A reliable method of verifying patient visits
with authorized providers
Medical insurance fraud is a very serious and costly problem that effects every patient and every taxpayer across our nation. With the dawn of the Affordable Care Act millions of new patients will be incorporated into the insurance data bases of both private and government sponsored insurance carriers. Protecting these transactions and ensuring a minimization of fraud will be essential to keeping costs down and making the system financially sound.
The May 31, 2014 issue of The Economist highlighted the problem in the following fashion:
”Health care is a tempting target for thieves. Medicaid doles out $415 billion a year; Medicare (a federal scheme for the elderly), nearly $600 billion. Total health spending in America is a massive $2.7 trillion, or 17% of GDP. No one knows for sure how much of that is embezzled, but in 2012 Donald Berwick, a former head of the Centres for Medicare and Medicaid Services (CMS), and Andrew Hackbarth of the RAND Corporation, estimated that fraud (and the extra rules and inspections required to fight it) added as much as $98 billion, or roughly 10%, to annual Medicare and Medicaid spending—and up to $272 billion across the entire health system.”
This estimate of $272 billion has done nothing but increase over the past 2 years and is expected to continue a steady climb in the years to come.

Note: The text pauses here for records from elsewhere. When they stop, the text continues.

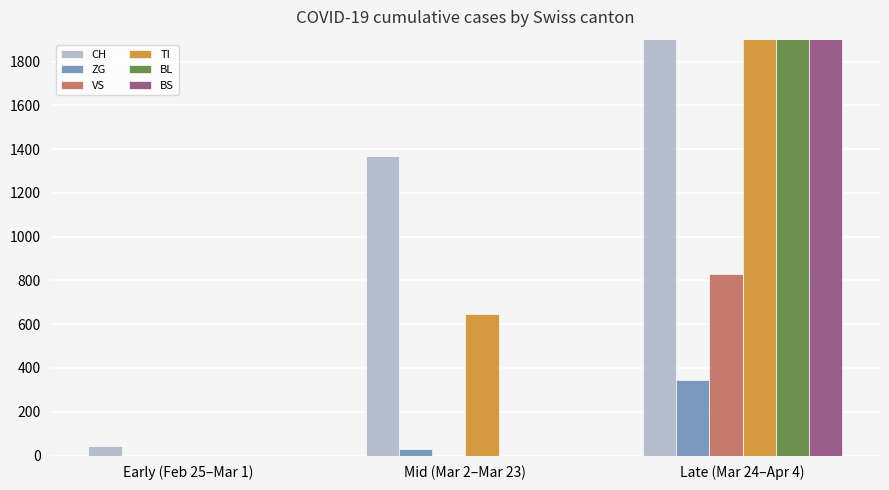

Which label corresponds to the smallest value in the chart?

Early (Feb 25–Mar 1)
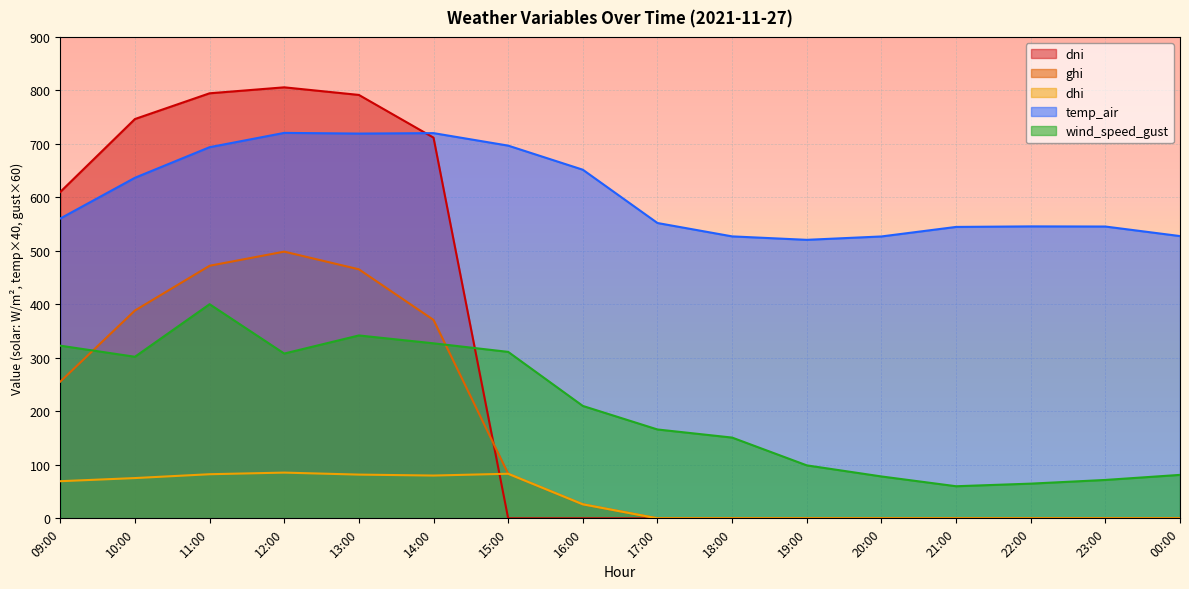

What is the difference between the maximum and minimum values in the dhi series?

85.5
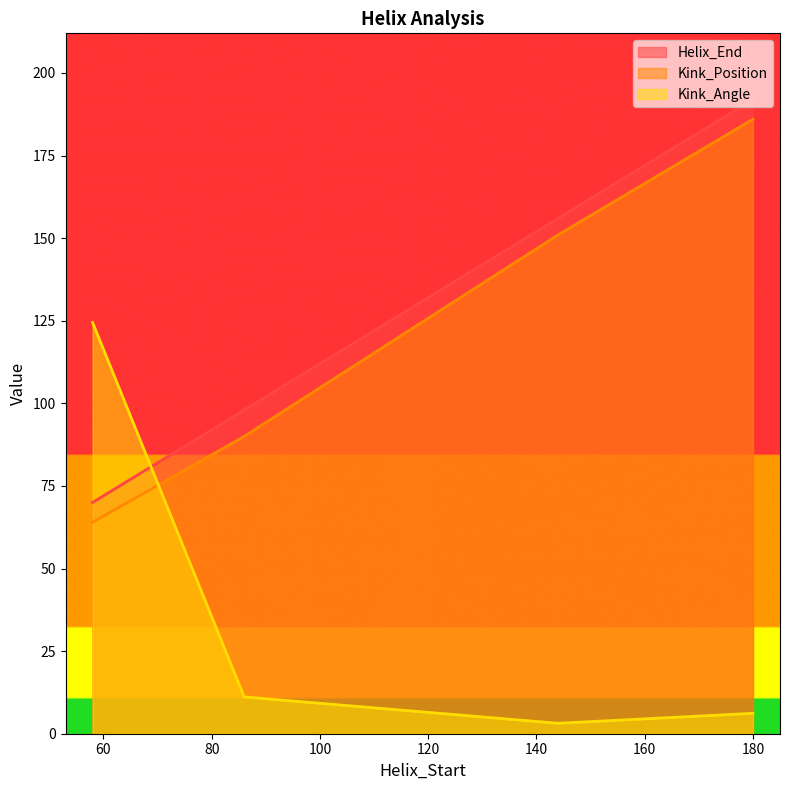

How many data points in Kink_Position are less than 151?

2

Such financial loses are compounded by numerous instances of delays in patient treatment by a healthcare industry which sees these persons are having already maxed out their benefits or being party to a fraud scheme (often mistakenly) This results in delays in definitive treatment which later proves to be EVEN MORE COSTLY as a patient’s clinical condition worsens and the treatments required by these patients become increasingly complex and costly.
Clearly the protection of policyholders and providers in a fast, simple real-time process is the key to preventing fraud.
Sophisticated healthcare fraud schemes rely increasingly on falsified records in addition to bogus identification credentials. Current fraud investigation procedures identify abusive billings through retrospective analysis AFTER it has paid the claim. These moneys are often unrecoverable at this point. Even with some front end safe guards, criminals are increasingly sophisticated in detecting and circumventing these procedures.
Certainly the PREVENTION of fraud BEFORE it happens will be critical for reining in the skyrocketing cost of health insurance.